Dans la vieille basilique de San Gallo, Patricia Cronin, présente sur trois autels des tas de vêtement féminins : saris déchirés de jeunes filles Indiennes, hijabs symbolisant les 276 écolières enlevées par Boko Haram au Nigeria et un tas de tabliers et d’uniformes portés par les filles dans des asiles ou dans des institutions de travaux forcés pour les jeunes femmes en Irlande, au Royaume-Uni et en Amérique. Un sanctuaire qui rend hommage aux femmes victimes de la violence, de la répression et de l’ignorance imposée.
Entre réalisme chinois traditionnel et abstraction géométrique, les superbes œuvres en papier découpé de Zhang Hong Mei s’approprient avec une grande maîtrise les formes des rouleaux chinois traditionnels en y ajoutant les formes géométriques à la Mondrian.
Jeu d’un corps féminin à robe rouge sur fond de forêt, de troncs, de branches, de feuilles. Helen Sear joue sur la plastique du corps humain superposée à celle de la nature.
Sur le thème de la question d’être, Chang Yahon a peint entièrement une pièce du sol au plafond : graphes, graffitis, tâches de couleurs, esquisses de corps humains, d’yeux, etc., expriment la violence et le dynamisme d’une peinture qui ne renie pas sa part inconsciente.
Des projections au sol et sur les murs d’eaux mouvantes ou de phrases qui s’enchevêtrent. Un presque rien, un infiniment rien montrant pourtant le mouvement incessant de la vie.
Un hologramme de jeune garçon chantant, et quelques images lumineuses d’une Chine traditionnelle, sont présentés dans des couleurs rutilantes d’un hyperréalisme décalé.
La procession d’effigies de mort-vivants ou d’échappés de camps est impressionnante.
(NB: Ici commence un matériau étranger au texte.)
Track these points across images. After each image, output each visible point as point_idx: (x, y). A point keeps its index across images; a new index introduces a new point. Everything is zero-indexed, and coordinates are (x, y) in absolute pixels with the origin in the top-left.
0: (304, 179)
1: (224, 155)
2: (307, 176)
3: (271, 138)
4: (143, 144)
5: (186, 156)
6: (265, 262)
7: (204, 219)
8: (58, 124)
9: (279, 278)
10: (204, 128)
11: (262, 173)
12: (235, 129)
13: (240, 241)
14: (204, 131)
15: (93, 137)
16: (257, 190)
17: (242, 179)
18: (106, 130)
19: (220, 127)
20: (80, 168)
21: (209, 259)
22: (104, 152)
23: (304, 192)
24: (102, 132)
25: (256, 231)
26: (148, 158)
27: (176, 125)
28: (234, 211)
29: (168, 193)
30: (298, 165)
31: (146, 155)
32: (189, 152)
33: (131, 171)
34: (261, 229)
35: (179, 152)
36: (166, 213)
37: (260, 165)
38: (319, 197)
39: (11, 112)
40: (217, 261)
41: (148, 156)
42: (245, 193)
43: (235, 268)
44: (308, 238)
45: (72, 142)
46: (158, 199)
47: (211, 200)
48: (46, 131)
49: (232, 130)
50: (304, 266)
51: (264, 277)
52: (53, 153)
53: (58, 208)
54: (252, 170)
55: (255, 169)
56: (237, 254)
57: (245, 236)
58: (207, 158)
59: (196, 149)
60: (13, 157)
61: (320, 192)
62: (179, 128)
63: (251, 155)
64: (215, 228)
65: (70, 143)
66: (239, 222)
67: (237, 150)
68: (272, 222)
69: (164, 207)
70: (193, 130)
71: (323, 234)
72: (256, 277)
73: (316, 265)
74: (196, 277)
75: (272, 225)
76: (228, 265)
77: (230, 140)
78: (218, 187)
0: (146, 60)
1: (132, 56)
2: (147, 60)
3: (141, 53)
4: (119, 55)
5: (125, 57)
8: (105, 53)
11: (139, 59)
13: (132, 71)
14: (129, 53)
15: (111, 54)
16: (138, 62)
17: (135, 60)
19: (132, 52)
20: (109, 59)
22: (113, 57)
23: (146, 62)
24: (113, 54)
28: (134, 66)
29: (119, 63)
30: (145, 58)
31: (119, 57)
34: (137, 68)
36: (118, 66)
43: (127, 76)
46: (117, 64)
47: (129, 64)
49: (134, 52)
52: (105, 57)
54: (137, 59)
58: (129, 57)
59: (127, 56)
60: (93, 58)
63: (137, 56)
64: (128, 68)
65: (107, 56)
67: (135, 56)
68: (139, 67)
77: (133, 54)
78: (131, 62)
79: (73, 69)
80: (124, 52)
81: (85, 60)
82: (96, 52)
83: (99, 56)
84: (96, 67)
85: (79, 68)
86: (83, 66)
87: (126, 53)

Réalisés en toile de jute froissée, ces personnages sans épaisseurs et quelquefois sans tête, semblent se diriger tout droit dans la gueule d’un énorme animal... Comme s’il n’y avait aucune autre possibilité, accablés et résignés, ils vont se faire dévorer.
Le grand peintre turc Güne ?tekin (vu récemment à la Galerie Marlborough de Monaco) a créé une technique particulière : une première couche noire uniforme est retirée, modulée, retravaillée comme un orfèvre, créant une texture unique où le moindre filet est ouvragé, façonné.
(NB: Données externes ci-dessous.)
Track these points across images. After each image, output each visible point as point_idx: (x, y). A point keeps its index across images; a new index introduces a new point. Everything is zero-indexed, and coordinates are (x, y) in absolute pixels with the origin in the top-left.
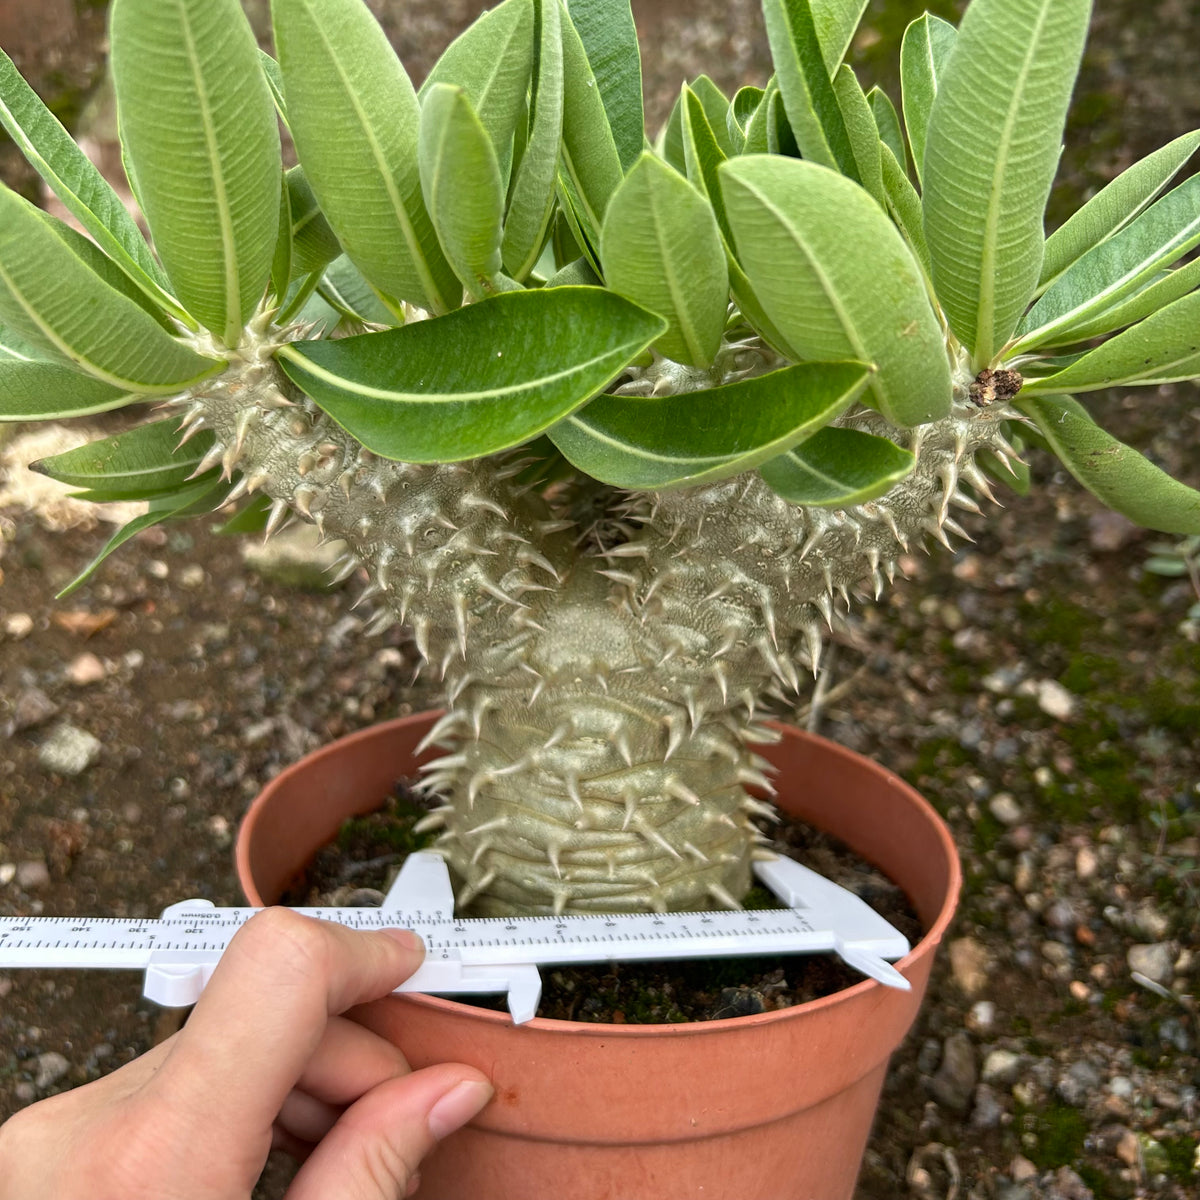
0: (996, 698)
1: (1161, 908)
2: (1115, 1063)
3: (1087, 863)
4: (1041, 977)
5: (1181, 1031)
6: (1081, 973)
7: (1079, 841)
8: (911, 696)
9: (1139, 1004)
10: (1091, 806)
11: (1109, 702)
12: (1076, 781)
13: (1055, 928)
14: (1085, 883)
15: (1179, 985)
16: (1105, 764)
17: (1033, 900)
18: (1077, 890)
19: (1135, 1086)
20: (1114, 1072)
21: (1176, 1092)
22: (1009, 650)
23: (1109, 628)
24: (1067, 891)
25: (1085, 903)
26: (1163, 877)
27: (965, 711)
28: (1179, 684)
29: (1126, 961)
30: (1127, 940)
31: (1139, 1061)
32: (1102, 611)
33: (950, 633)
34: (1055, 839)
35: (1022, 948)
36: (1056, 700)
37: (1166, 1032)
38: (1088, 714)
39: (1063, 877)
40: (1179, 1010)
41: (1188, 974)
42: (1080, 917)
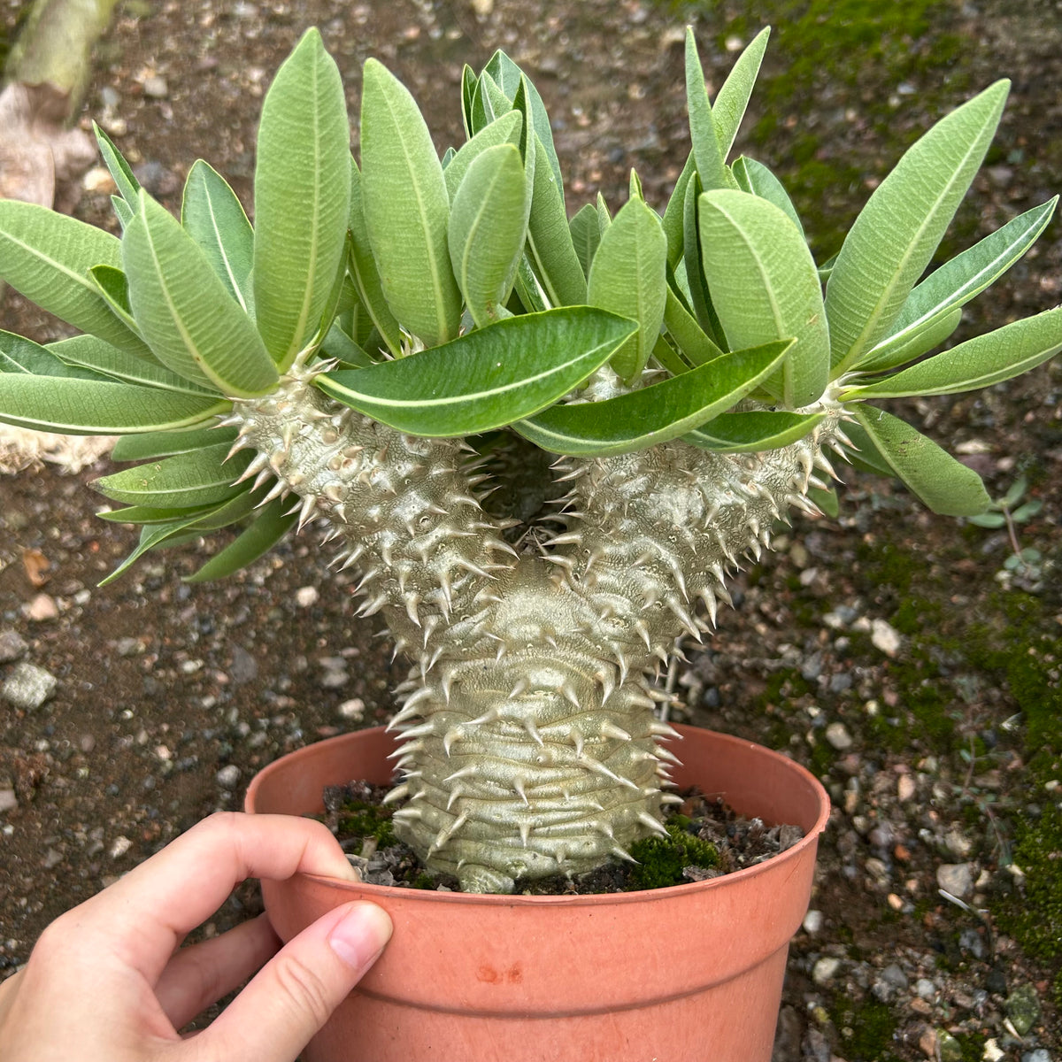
0: (835, 634)
1: (967, 831)
2: (921, 967)
3: (906, 789)
4: (864, 888)
5: (978, 941)
6: (897, 886)
7: (900, 768)
8: (762, 629)
9: (943, 915)
10: (912, 738)
11: (933, 642)
12: (901, 716)
13: (877, 848)
14: (904, 806)
15: (978, 900)
16: (926, 700)
17: (859, 821)
18: (897, 813)
19: (937, 988)
20: (920, 975)
21: (970, 995)
22: (848, 590)
23: (935, 571)
24: (888, 813)
25: (903, 825)
26: (971, 804)
27: (808, 645)
28: (994, 629)
29: (935, 877)
30: (938, 859)
31: (942, 965)
32: (929, 557)
33: (799, 571)
34: (880, 766)
35: (848, 864)
36: (886, 638)
37: (965, 942)
38: (914, 653)
39: (885, 801)
40: (977, 922)
41: (985, 891)
42: (899, 837)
Ses formes s’élaborent dans un enroulement, dans un enchevêtrement où la couleur s’insère après coup en trouvant naturellement sa nuance, ses ruptures de tonalité, ses accentuations.
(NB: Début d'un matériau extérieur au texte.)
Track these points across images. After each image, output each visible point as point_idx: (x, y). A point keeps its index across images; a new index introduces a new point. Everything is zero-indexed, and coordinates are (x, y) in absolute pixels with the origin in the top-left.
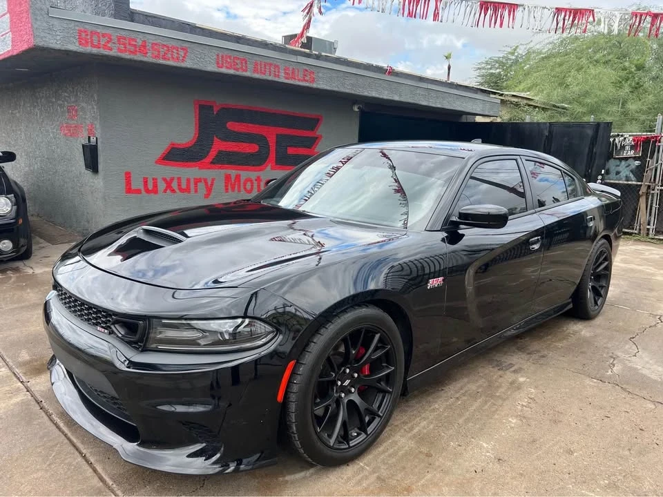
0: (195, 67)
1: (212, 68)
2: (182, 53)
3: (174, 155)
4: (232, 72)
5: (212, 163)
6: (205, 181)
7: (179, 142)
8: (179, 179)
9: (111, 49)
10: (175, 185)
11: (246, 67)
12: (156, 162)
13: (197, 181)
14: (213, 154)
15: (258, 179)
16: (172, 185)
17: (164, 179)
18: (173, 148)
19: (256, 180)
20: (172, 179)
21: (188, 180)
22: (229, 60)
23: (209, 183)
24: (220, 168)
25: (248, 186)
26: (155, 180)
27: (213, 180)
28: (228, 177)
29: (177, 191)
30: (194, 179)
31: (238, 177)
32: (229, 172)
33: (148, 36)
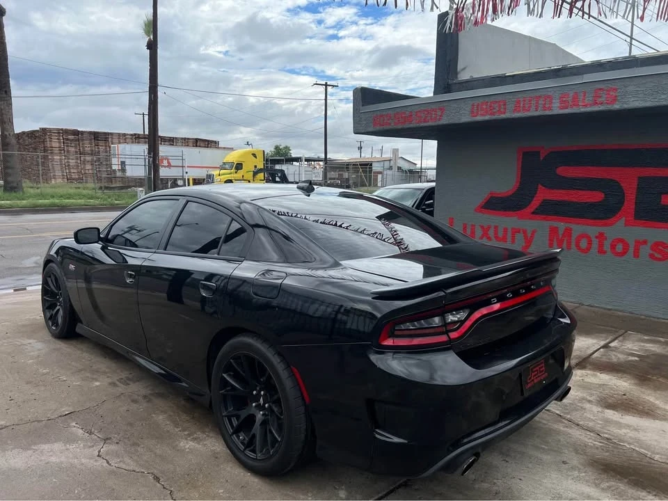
0: (451, 121)
1: (466, 118)
2: (439, 113)
3: (494, 204)
4: (487, 118)
5: (533, 213)
6: (525, 232)
7: (498, 191)
8: (496, 227)
9: (390, 124)
10: (491, 233)
11: (505, 109)
12: (476, 210)
13: (515, 231)
14: (535, 203)
15: (601, 237)
16: (489, 233)
17: (482, 227)
18: (491, 197)
19: (597, 237)
20: (489, 227)
21: (505, 230)
22: (484, 107)
23: (529, 235)
24: (544, 219)
25: (584, 244)
26: (473, 226)
27: (534, 232)
28: (554, 231)
29: (493, 238)
30: (512, 229)
31: (568, 232)
32: (555, 224)
33: (413, 108)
Raconteur d’histoires, Ahmet Güne ?tekin nous parle du "conflit entre l’obscurité et la clarté" où son imagination "dérivée des ténèbres, cherche la lumière".
Des visages, des mains, des corps peints en or sont représentés, la peau noire recouverte de doré s’est fait précieuse.
Une vidéo hilarante montre les mains de l’artiste malaxant le liquide épais doré pendant qu’elle chante et parle avec la matière, accompagnant ses mouvements d’onomatopées, d’expressions pour en quelque sorte "sonoriser" ses gestes. L’eau et l’or, éléments essentiels et symboliques (les deux grandes richesses de l’Equateur), sont mis en jeu dans une présentation originale de photos éclatées, d’une table peinte, d’objets et de vidéos.
Son immense tête en fil de fer et sa main formée de caractères empruntés à huit alphabets différents emplissent l’espace de la Basilique de Palladio, mais sa série de sculptures de visages dans une salle annexe est encore plus particulièrement réussie.
Présentées l’une derrière l’autre, offrant une perspective remarquable, elles font preuve d’une étrangeté presque inhumaine (ou plus qu’humaine) due à la matière, aux volumes des visages (comme profilés). Un bel ensemble admirablement scénographié indiquant un rapport à l’espace complètement et poétiquement maitrisé.
De la grande et belle peinture épaisse, celle d’un Maître de la tradition qui s’est confronté aussi aux techniques occidentales contemporaines. D’apparence abstraits, ses tableaux semblent pourtant reliés à l’environnement.
A vous de poursuivre la visite pour découvrir vos propres enthousiasmes !!